> _Material provided_
+--

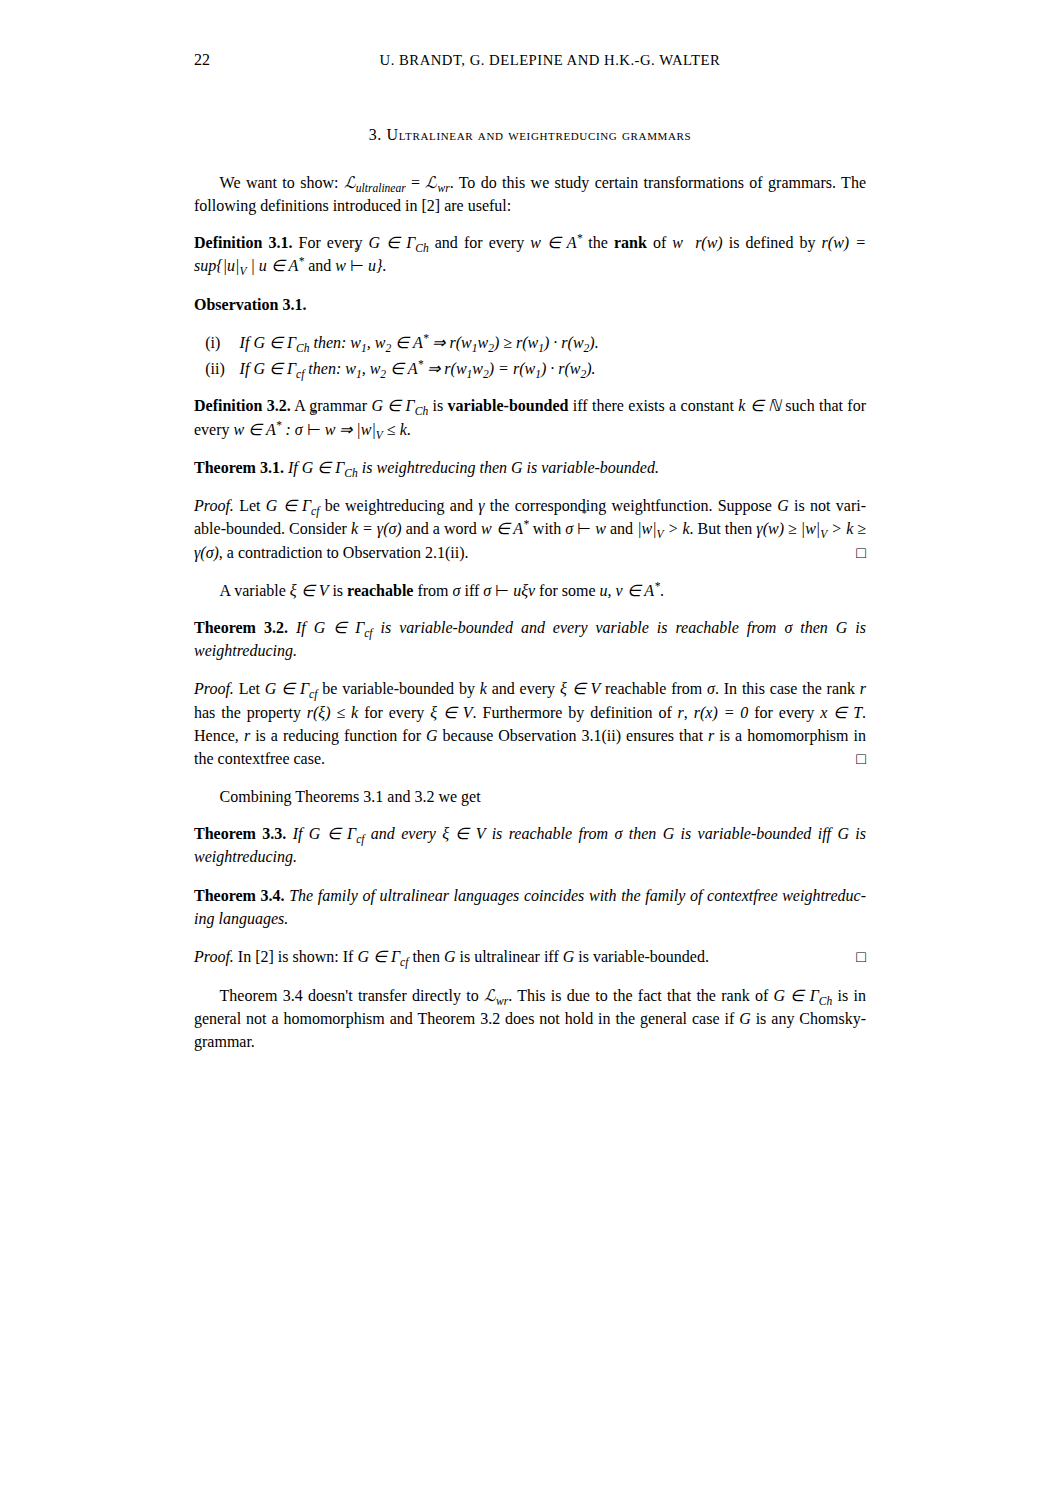22 U. BRANDT, G. DELEPINE AND H.K.-G. WALTER
3. Ultralinear and weightreducing grammars
We want to show: ℒultralinear = ℒwr. To do this we study certain transformations of grammars. The following definitions introduced in [2] are useful:
Definition 3.1. For every G ∈ ΓCh and for every w ∈ A* the rank of w r(w) is defined by r(w) = sup{|u|V | u ∈ A* and w *⊢ u}.
Observation 3.1.
(i) If G ∈ ΓCh then: w1, w2 ∈ A* ⇒ r(w1w2) ≥ r(w1) · r(w2).
(ii) If G ∈ Γcf then: w1, w2 ∈ A* ⇒ r(w1w2) = r(w1) · r(w2).
Definition 3.2. A grammar G ∈ ΓCh is variable-bounded iff there exists a constant k ∈ ℕ such that for every w ∈ A* : σ *⊢ w ⇒ |w|V ≤ k.
Theorem 3.1. If G ∈ ΓCh is weightreducing then G is variable-bounded.
Proof. Let G ∈ Γcf be weightreducing and γ the corresponding weightfunction. Suppose G is not variable-bounded. Consider k = γ(σ) and a word w ∈ A* with σ *⊢ w and |w|V > k. But then γ(w) ≥ |w|V > k ≥ γ(σ), a contradiction to Observation 2.1(ii). □
A variable ξ ∈ V is reachable from σ iff σ ⊢ uξv for some u, v ∈ A*.
Theorem 3.2. If G ∈ Γcf is variable-bounded and every variable is reachable from σ then G is weightreducing.
Proof. Let G ∈ Γcf be variable-bounded by k and every ξ ∈ V reachable from σ. In this case the rank r has the property r(ξ) ≤ k for every ξ ∈ V. Furthermore by definition of r, r(x) = 0 for every x ∈ T. Hence, r is a reducing function for G because Observation 3.1(ii) ensures that r is a homomorphism in the contextfree case. □
Combining Theorems 3.1 and 3.2 we get
Theorem 3.3. If G ∈ Γcf and every ξ ∈ V is reachable from σ then G is variable-bounded iff G is weightreducing.
Theorem 3.4. The family of ultralinear languages coincides with the family of contextfree weightreducing languages.
Proof. In [2] is shown: If G ∈ Γcf then G is ultralinear iff G is variable-bounded. □
Theorem 3.4 doesn't transfer directly to ℒwr. This is due to the fact that the rank of G ∈ ΓCh is in general not a homomorphism and Theorem 3.2 does not hold in the general case if G is any Chomsky-grammar.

+--

> _Prompt_
Could you repeat exactly the lines in the listing above from the one with "Definition 3.1. For" down to the one with "Combining Theorems 3.1 and 3.2 we get"? Include both of those lines.

> _Task output_
Definition 3.1. For every G ∈ ΓCh and for every w ∈ A* the rank of w r(w) is defined by r(w) = sup{|u|V | u ∈ A* and w *⊢ u}.
Observation 3.1.
(i) If G ∈ ΓCh then: w1, w2 ∈ A* ⇒ r(w1w2) ≥ r(w1) · r(w2).
(ii) If G ∈ Γcf then: w1, w2 ∈ A* ⇒ r(w1w2) = r(w1) · r(w2).
Definition 3.2. A grammar G ∈ ΓCh is variable-bounded iff there exists a constant k ∈ ℕ such that for every w ∈ A* : σ *⊢ w ⇒ |w|V ≤ k.
Theorem 3.1. If G ∈ ΓCh is weightreducing then G is variable-bounded.
Proof. Let G ∈ Γcf be weightreducing and γ the corresponding weightfunction. Suppose G is not variable-bounded. Consider k = γ(σ) and a word w ∈ A* with σ *⊢ w and |w|V > k. But then γ(w) ≥ |w|V > k ≥ γ(σ), a contradiction to Observation 2.1(ii). □
A variable ξ ∈ V is reachable from σ iff σ ⊢ uξv for some u, v ∈ A*.
Theorem 3.2. If G ∈ Γcf is variable-bounded and every variable is reachable from σ then G is weightreducing.
Proof. Let G ∈ Γcf be variable-bounded by k and every ξ ∈ V reachable from σ. In this case the rank r has the property r(ξ) ≤ k for every ξ ∈ V. Furthermore by definition of r, r(x) = 0 for every x ∈ T. Hence, r is a reducing function for G because Observation 3.1(ii) ensures that r is a homomorphism in the contextfree case. □
Combining Theorems 3.1 and 3.2 we get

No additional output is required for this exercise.